Copy exactly the lines from the one containing "focal_mm: 3.3" through the last line of the records below, both included, and leave out the pictures.

BEGIN Data to use

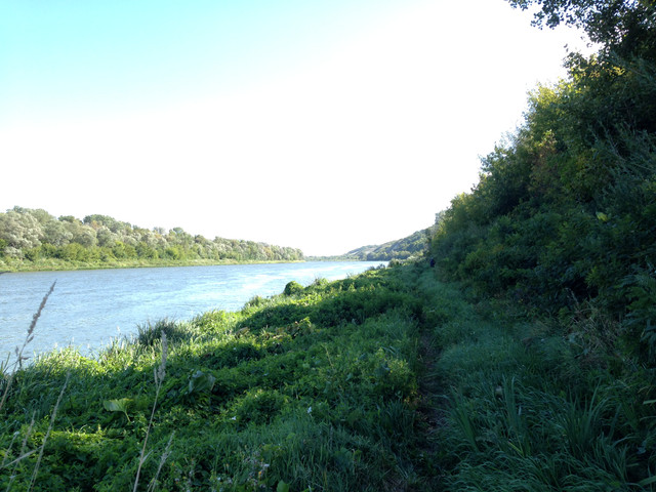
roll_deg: +1.1
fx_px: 625
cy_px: 246
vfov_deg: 42.9
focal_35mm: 33
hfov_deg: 55.4
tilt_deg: +0.1
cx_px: 328
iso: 50
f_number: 2.4
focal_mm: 4.12
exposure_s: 1/384
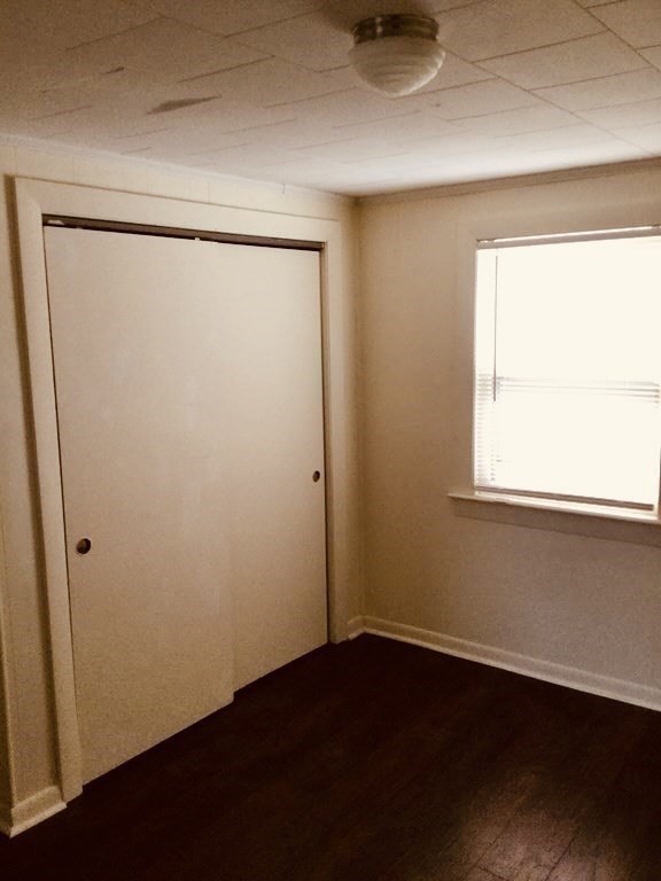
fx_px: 789
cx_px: 330
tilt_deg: -9.8
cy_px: 440
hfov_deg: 45.4
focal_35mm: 31
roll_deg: +2.3
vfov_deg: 58.4
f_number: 2.4
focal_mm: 3.3
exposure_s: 1/30
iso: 32
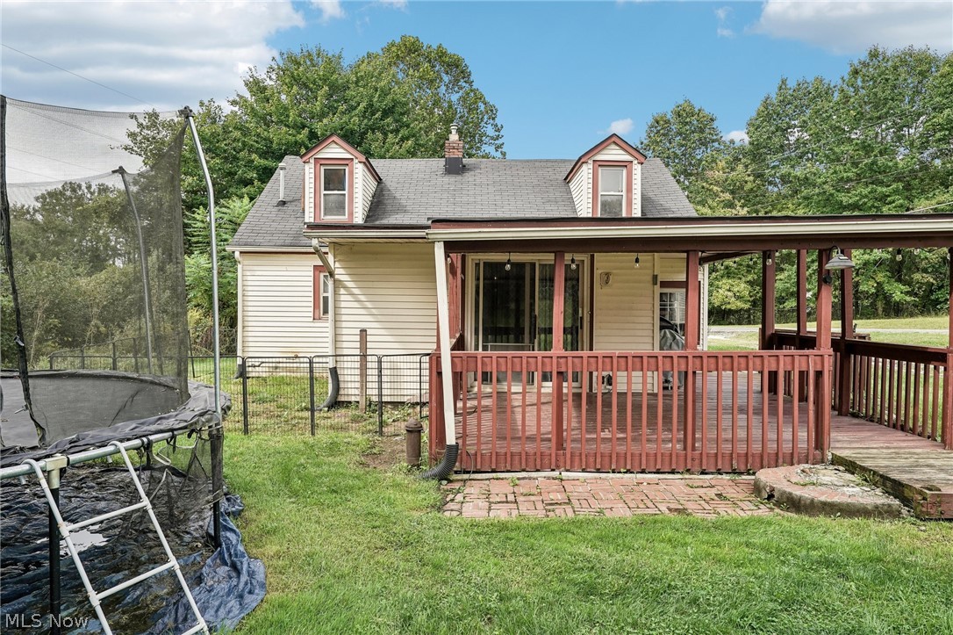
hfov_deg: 73.8
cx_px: 476
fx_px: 635
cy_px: 318
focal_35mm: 24
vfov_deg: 53.1
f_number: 8
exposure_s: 1/100
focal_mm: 24
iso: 100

END Data to use

» Answer to the exercise:
focal_mm: 3.3
exposure_s: 1/30
iso: 32
hfov_deg: 73.8
cx_px: 476
fx_px: 635
cy_px: 318
focal_35mm: 24
vfov_deg: 53.1
f_number: 8
exposure_s: 1/100
focal_mm: 24
iso: 100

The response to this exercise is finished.